(Beginning of RECORDS PROVIDED)

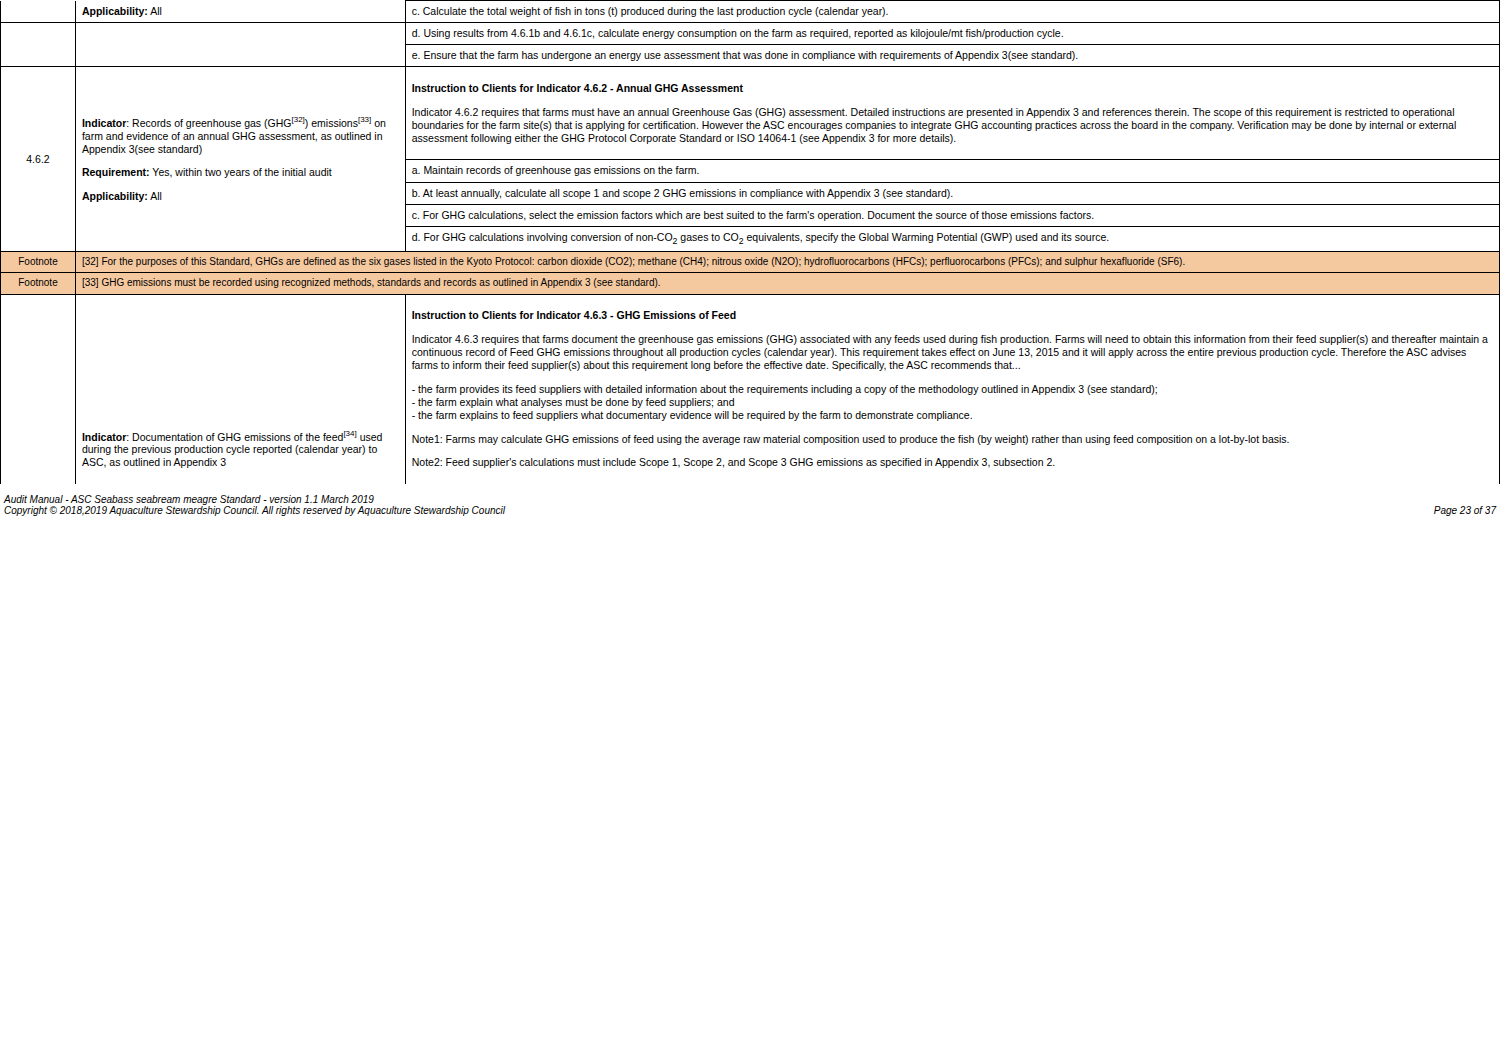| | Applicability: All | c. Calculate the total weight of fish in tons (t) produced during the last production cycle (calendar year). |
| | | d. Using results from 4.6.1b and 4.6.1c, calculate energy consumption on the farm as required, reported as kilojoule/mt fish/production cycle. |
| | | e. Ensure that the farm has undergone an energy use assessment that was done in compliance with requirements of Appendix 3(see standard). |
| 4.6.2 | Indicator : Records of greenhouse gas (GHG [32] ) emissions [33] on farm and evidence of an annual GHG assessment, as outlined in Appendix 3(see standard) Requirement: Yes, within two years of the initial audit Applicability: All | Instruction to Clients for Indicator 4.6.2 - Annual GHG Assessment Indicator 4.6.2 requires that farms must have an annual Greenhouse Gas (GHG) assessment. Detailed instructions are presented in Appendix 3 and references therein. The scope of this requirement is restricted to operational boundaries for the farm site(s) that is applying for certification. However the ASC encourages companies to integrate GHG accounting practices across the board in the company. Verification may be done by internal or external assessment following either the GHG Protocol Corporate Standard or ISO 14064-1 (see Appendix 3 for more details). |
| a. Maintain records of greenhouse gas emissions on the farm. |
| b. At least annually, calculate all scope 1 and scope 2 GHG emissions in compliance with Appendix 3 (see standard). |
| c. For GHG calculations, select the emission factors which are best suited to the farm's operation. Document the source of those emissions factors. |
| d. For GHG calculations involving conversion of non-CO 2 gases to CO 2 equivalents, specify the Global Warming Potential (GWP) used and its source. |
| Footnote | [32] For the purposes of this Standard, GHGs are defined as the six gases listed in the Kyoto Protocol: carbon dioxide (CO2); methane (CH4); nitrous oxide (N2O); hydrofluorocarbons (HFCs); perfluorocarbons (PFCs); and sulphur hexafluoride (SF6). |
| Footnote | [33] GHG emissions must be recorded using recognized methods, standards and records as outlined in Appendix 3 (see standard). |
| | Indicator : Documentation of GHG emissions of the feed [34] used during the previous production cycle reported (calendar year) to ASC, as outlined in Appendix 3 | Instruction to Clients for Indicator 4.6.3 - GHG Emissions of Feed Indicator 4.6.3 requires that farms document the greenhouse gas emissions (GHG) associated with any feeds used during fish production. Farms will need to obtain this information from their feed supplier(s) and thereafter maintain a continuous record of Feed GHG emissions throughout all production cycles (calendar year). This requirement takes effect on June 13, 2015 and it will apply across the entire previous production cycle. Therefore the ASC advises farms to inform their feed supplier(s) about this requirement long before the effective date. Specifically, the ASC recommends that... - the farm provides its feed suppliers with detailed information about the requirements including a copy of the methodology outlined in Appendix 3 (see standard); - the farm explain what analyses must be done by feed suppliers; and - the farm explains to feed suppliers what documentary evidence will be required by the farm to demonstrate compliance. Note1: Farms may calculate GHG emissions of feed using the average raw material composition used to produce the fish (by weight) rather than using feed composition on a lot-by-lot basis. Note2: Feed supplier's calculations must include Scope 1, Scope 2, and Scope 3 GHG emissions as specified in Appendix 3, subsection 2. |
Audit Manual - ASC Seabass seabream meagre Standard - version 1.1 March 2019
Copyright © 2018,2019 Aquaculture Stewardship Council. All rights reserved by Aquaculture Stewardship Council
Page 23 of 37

(End of RECORDS PROVIDED)
(Beginning of RECORDS PROVIDED)

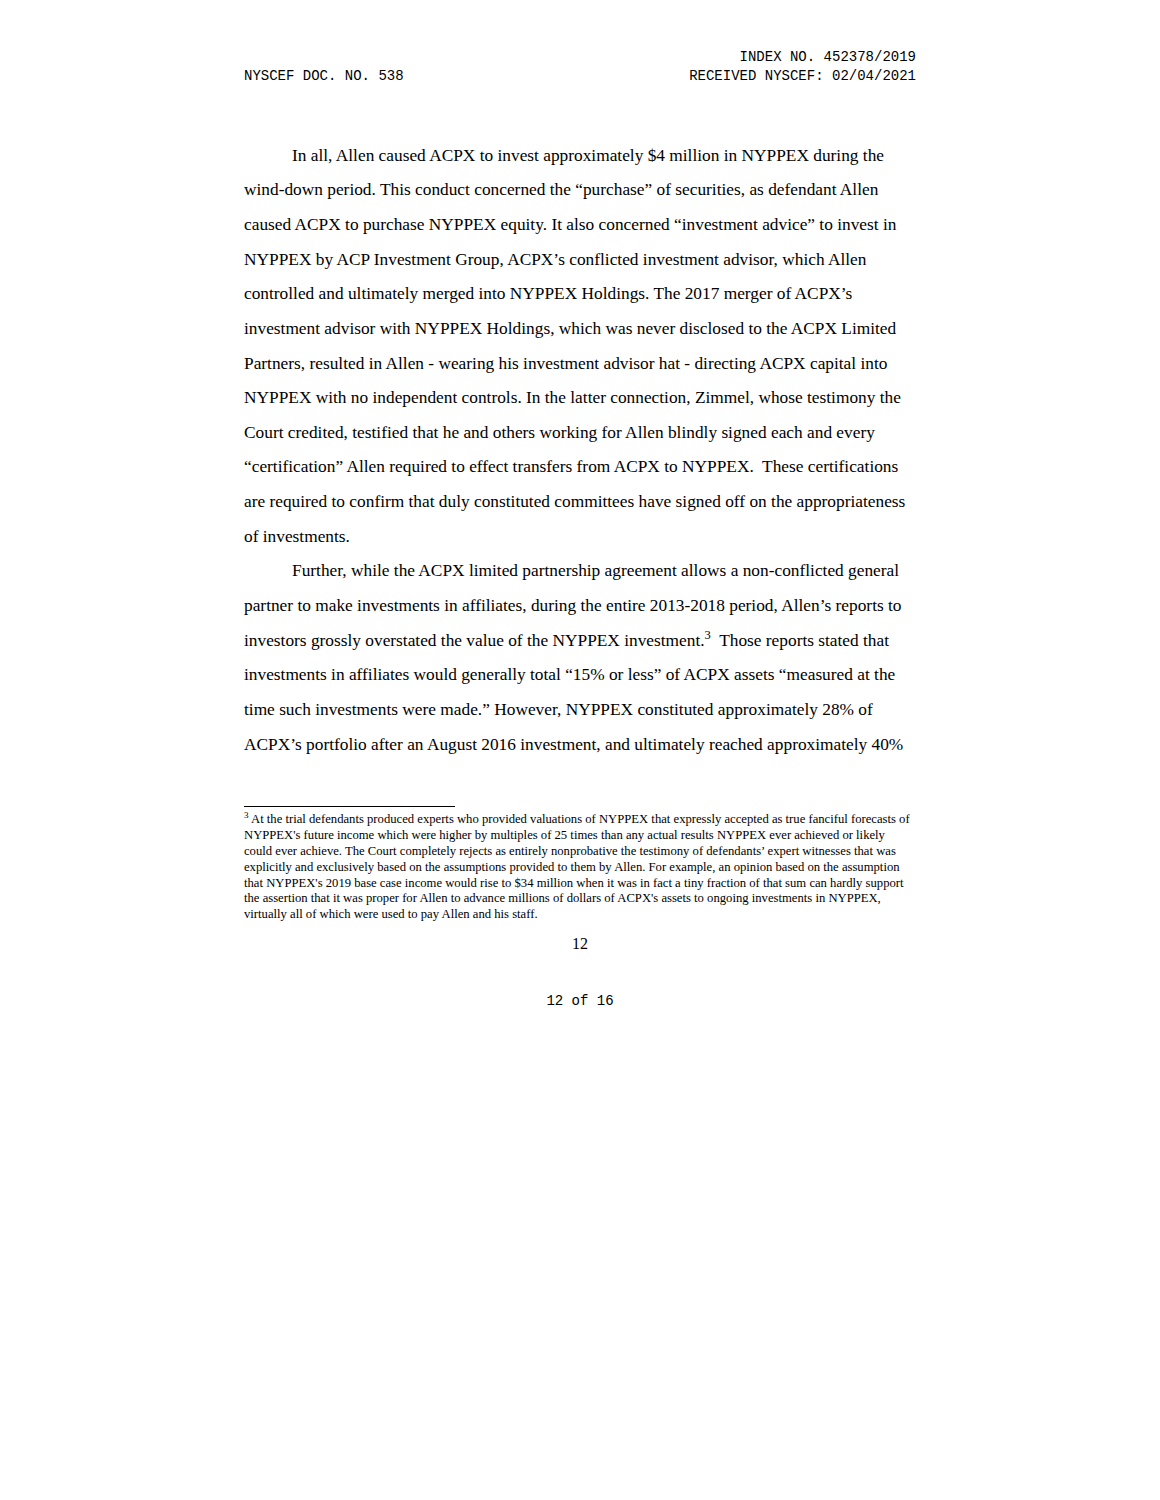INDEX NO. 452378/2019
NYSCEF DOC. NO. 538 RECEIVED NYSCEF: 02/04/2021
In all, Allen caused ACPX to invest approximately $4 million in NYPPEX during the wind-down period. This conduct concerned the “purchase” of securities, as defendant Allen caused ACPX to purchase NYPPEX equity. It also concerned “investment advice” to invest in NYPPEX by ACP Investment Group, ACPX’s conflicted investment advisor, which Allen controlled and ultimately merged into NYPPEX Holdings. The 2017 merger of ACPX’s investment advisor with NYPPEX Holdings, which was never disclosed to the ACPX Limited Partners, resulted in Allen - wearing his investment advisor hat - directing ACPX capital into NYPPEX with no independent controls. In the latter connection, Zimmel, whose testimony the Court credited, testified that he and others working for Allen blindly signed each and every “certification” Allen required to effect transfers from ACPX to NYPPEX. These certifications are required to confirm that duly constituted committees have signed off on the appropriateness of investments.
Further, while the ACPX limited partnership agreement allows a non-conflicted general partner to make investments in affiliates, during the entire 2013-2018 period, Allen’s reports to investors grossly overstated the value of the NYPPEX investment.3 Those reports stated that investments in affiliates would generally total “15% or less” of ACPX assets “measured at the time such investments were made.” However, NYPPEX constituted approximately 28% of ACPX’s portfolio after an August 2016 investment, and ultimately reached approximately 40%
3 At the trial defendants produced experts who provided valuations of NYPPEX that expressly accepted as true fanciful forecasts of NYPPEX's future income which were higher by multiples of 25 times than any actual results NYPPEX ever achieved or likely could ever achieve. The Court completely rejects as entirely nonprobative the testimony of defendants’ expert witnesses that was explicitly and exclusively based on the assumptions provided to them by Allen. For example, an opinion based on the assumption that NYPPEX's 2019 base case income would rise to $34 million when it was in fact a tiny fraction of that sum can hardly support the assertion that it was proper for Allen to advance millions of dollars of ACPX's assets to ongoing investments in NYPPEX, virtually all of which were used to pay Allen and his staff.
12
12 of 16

(End of RECORDS PROVIDED)
(Beginning of RECORDS PROVIDED)

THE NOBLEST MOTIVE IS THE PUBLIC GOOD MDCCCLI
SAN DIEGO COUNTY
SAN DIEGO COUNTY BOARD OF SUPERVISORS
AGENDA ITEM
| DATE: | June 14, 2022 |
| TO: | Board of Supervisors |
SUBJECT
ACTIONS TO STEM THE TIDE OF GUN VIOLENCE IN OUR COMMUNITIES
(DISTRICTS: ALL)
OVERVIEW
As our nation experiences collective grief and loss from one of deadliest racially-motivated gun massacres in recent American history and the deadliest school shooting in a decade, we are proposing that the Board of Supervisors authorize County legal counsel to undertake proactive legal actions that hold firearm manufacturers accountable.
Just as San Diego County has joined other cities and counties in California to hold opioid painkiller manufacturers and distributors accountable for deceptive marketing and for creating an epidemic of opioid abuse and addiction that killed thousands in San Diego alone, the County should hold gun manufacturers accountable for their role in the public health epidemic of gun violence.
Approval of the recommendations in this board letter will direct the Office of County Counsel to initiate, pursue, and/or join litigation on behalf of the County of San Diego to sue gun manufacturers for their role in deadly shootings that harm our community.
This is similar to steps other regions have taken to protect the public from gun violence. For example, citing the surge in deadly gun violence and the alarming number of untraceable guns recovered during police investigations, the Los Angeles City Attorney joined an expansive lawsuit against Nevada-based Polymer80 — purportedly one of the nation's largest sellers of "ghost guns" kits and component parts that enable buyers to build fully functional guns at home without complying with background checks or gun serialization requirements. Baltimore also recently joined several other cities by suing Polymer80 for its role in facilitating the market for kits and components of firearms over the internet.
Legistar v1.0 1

(End of RECORDS PROVIDED)

Could you reproduce, exactly, every line above from the line with "June 14, 2022 |" to the line with "As our nation", and no other line? Both ends count.

• _EXPECTED ANSWER_:
| DATE: | June 14, 2022 |
| TO: | Board of Supervisors |
SUBJECT
ACTIONS TO STEM THE TIDE OF GUN VIOLENCE IN OUR COMMUNITIES
(DISTRICTS: ALL)
OVERVIEW
As our nation experiences collective grief and loss from one of deadliest racially-motivated gun massacres in recent American history and the deadliest school shooting in a decade, we are proposing that the Board of Supervisors authorize County legal counsel to undertake proactive legal actions that hold firearm manufacturers accountable.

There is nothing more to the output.